**Extracto del documento**
********
Hooo , Entonces sube el esquema y vemos en que te podemos ayudar. ¿Qué materia es, y qué carrera cursas dijiste? Saludos!


----------



## pep90 (Oct 13, 2012)

Mecatrónica, la materia es Taller De Investigación, la idea es realizar alguna actividad que este relacionada con la carrera. Para poder hacer un esquema necesito más información, pero la idea es automatizar varios aires acondicionados con un PLC.


----------



## obeja22 (Oct 14, 2012)

pep90 dijo:


> Mecatrónica, la materia es Taller De Investigación, la idea es realizar alguna actividad que este relacionada con la carrera. Para poder hacer un esquema necesito más información, pero la idea es automatizar varios aires acondicionados con un PLC.



Precisamente información es lo que necesitamos de parte tuya, pero bueno leete este tema:

http://cache.automation.siemens.com/dnl/jg1Mzg1AAAA_19625761_HB/logo_s_09_99.pdf

En la página 132 del PDF, viene un ejemplo que te puede servir. Más por ti no puedo hacer, saludos!


----------



## pep90 (Nov 27, 2012)

Ahorita lo que necesito es saber, es que necesito para conectar un PLC 230RC siemens a un aire acondicionado LG para que encienda a determinada hora, suponiendo que el PLC envia la señal al aire para que encienda, debe haber un interruptor o se conecta directamente, y a que parte del aire acondicionado y a cual del PLC deben conectarse ambos.
********
**Datos de origen**
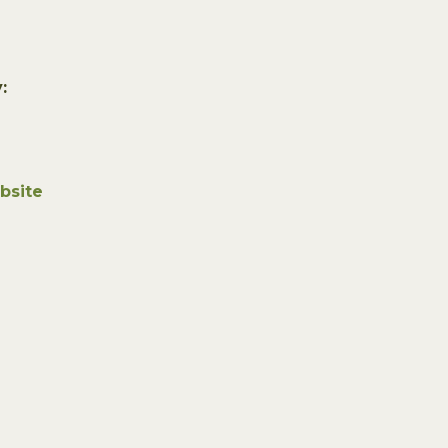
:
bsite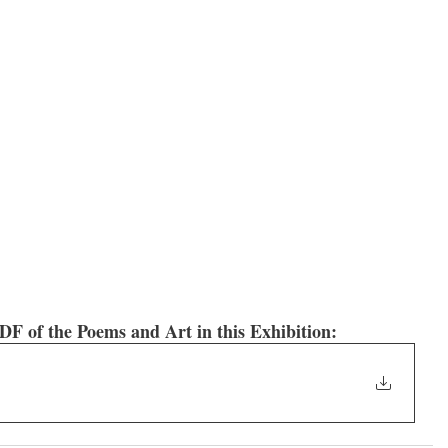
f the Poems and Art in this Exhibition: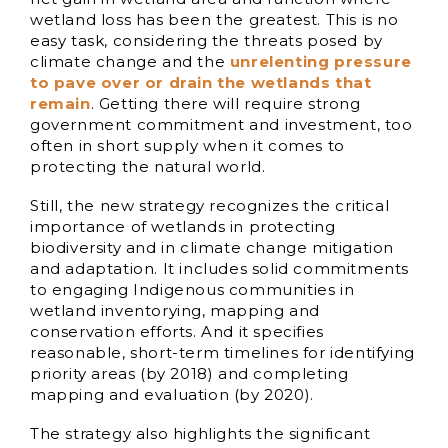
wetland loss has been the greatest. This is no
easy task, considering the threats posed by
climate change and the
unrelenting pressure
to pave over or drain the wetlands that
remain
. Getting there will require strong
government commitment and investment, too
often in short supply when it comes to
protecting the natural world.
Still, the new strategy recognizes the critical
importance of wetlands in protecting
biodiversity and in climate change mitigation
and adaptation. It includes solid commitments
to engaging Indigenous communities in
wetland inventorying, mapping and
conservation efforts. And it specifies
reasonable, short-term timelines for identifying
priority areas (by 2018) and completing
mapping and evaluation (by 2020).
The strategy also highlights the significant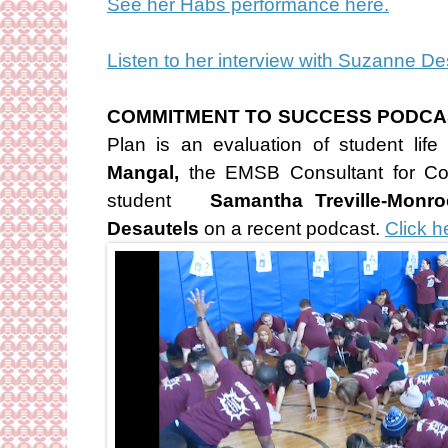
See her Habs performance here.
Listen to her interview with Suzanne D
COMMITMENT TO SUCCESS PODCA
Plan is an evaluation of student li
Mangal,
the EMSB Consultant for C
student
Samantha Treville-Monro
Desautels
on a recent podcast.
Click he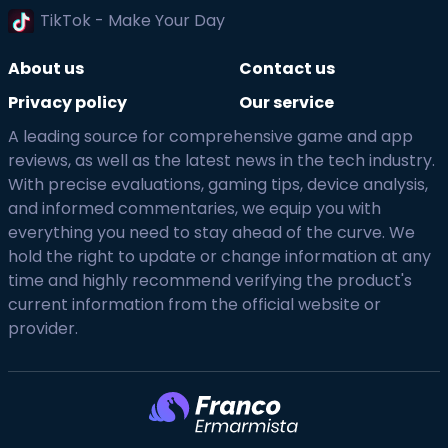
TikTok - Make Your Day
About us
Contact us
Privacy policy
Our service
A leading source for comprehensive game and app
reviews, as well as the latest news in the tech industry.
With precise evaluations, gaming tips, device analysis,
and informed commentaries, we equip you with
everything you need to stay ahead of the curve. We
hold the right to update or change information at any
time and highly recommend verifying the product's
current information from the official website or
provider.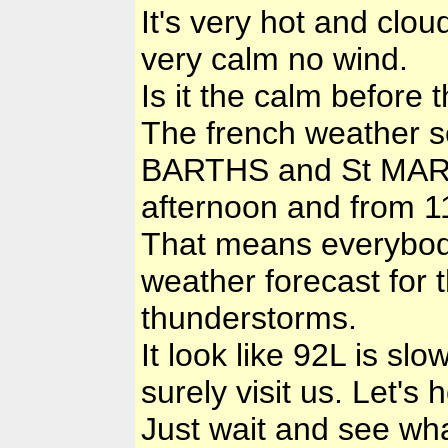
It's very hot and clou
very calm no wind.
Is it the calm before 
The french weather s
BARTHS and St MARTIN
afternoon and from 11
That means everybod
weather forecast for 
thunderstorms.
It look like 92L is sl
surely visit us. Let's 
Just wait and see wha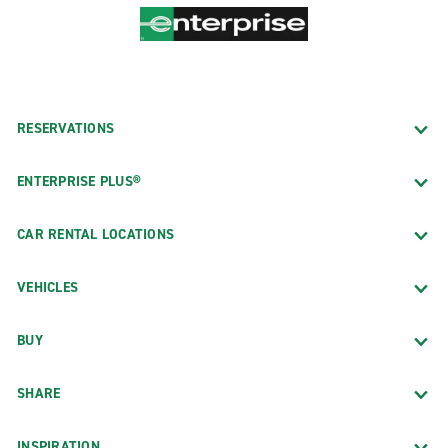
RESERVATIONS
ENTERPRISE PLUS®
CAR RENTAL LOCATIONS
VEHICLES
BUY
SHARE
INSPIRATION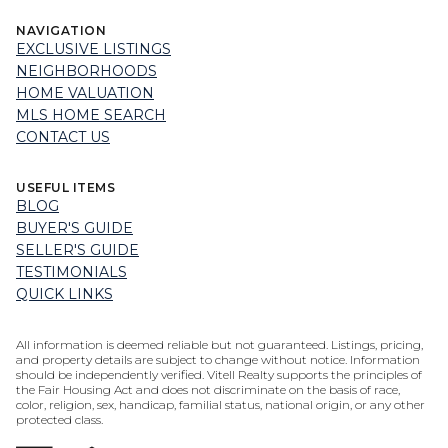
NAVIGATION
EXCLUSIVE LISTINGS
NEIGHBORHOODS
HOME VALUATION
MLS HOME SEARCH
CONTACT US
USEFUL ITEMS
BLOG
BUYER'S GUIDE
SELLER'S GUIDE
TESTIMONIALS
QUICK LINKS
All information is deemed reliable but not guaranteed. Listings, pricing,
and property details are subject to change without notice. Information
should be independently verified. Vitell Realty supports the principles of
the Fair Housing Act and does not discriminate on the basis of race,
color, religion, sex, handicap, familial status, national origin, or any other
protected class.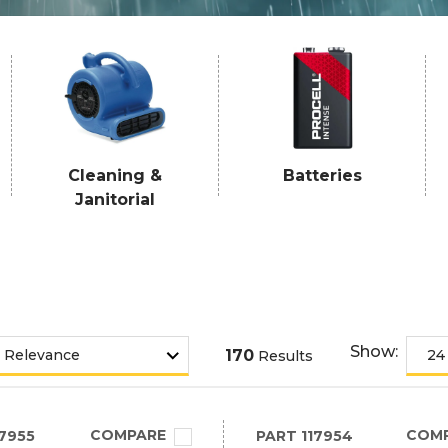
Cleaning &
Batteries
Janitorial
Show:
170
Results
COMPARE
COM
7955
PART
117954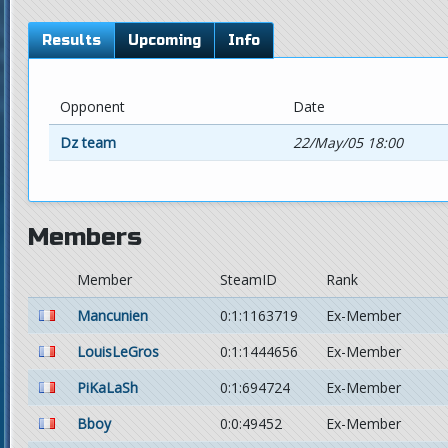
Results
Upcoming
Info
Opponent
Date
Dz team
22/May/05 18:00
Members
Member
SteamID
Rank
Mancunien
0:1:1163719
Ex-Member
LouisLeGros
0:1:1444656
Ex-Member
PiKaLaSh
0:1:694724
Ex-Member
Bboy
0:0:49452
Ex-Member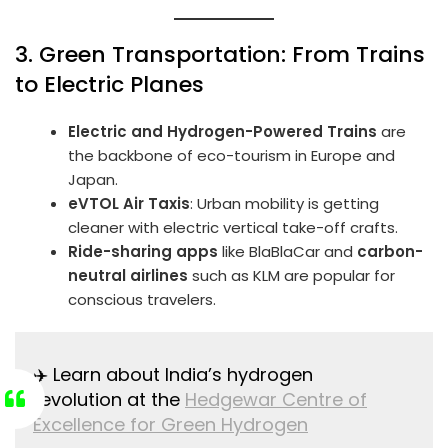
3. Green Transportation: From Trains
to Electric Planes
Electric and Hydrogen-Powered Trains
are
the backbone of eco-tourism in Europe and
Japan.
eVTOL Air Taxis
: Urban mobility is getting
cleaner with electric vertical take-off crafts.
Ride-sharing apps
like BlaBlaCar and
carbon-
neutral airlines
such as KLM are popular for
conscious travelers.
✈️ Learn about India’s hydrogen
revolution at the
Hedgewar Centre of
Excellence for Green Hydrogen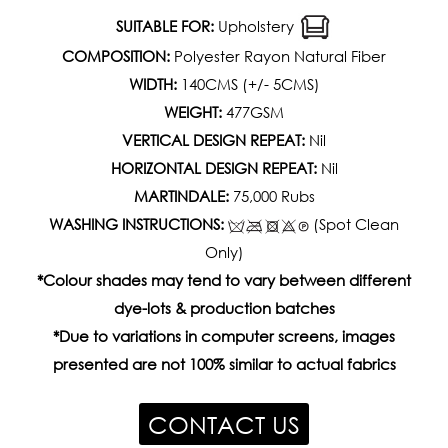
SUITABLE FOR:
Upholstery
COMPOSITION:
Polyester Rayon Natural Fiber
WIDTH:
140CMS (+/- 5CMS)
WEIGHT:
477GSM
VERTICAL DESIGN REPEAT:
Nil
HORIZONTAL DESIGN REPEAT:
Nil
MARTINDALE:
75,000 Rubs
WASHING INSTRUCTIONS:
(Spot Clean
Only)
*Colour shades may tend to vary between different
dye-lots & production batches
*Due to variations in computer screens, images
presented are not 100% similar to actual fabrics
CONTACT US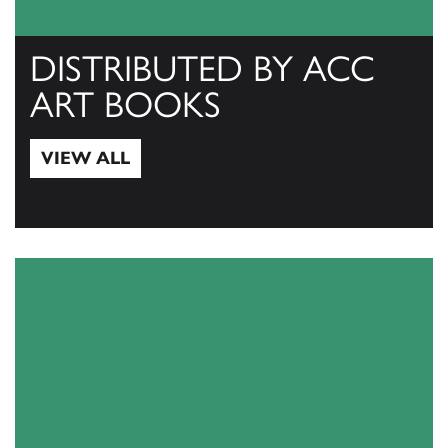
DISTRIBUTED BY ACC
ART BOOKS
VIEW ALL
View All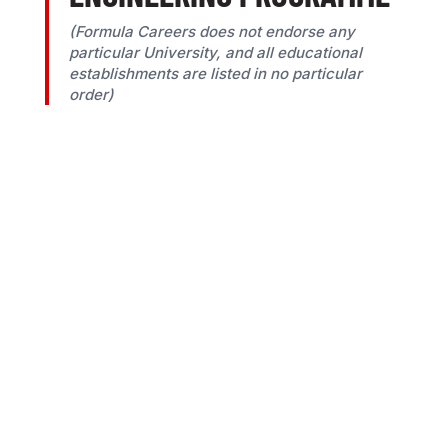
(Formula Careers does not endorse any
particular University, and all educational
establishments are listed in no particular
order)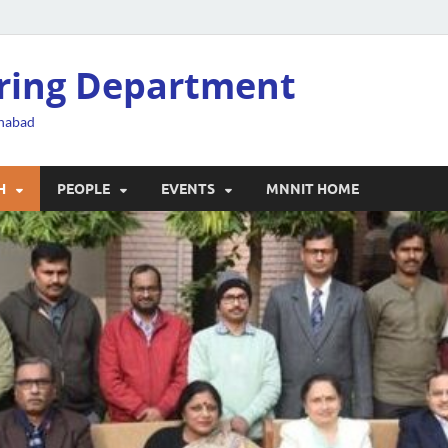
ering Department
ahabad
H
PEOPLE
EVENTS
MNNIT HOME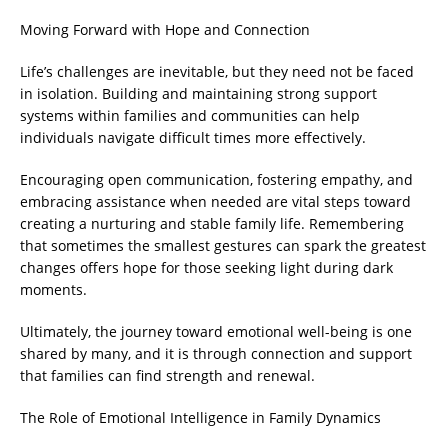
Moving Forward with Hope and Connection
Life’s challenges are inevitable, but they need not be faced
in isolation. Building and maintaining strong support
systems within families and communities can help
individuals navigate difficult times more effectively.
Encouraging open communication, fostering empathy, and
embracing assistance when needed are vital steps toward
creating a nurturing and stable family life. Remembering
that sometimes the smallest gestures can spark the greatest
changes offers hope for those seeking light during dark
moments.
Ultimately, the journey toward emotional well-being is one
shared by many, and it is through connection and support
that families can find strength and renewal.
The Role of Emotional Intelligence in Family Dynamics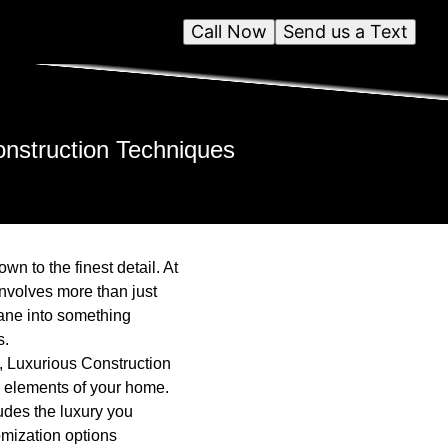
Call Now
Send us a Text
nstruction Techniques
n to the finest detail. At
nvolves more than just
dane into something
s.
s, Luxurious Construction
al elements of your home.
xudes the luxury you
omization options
********
**Tareas por realizar**
(1) En el hilo sobre automatizar aires acondicionados con un PLC, ¿en qué página del PDF enlazado viene un ejemplo que puede servir?
(2) Retoma el hilo sobre automatizar aires acondicionados con un PLC y continúalo a partir del último mensaje.
Estos datos provienen de otra fuente.

**Respuestas del ejercicio**
(1) En la página 132.

(2)
Por cierto para esto se necesitan actuadores, sensores ¿o van directamente conectados?


----------



## miguelcaro (Abr 8, 2014)

necesito ayuda, tambien are un proyecto. se trata de un sistema con aire acondicionado que sea activado por sensores de movimiento. alguien puede ayudarme?


----------



## fen2006 (Abr 9, 2014)

pep90 dijo:


> Ahorita lo que necesito es saber, es que necesito para conectar un PLC 230RC siemens a un aire acondicionado LG para que encienda a determinada hora, suponiendo que el PLC envia la señal al aire para que encienda, debe haber un interruptor o se conecta directamente, y a que parte del aire acondicionado y a cual del PLC deben conectarse ambos.
> Por cierto para esto se necesitan actuadores, sensores ¿o van directamente conectados?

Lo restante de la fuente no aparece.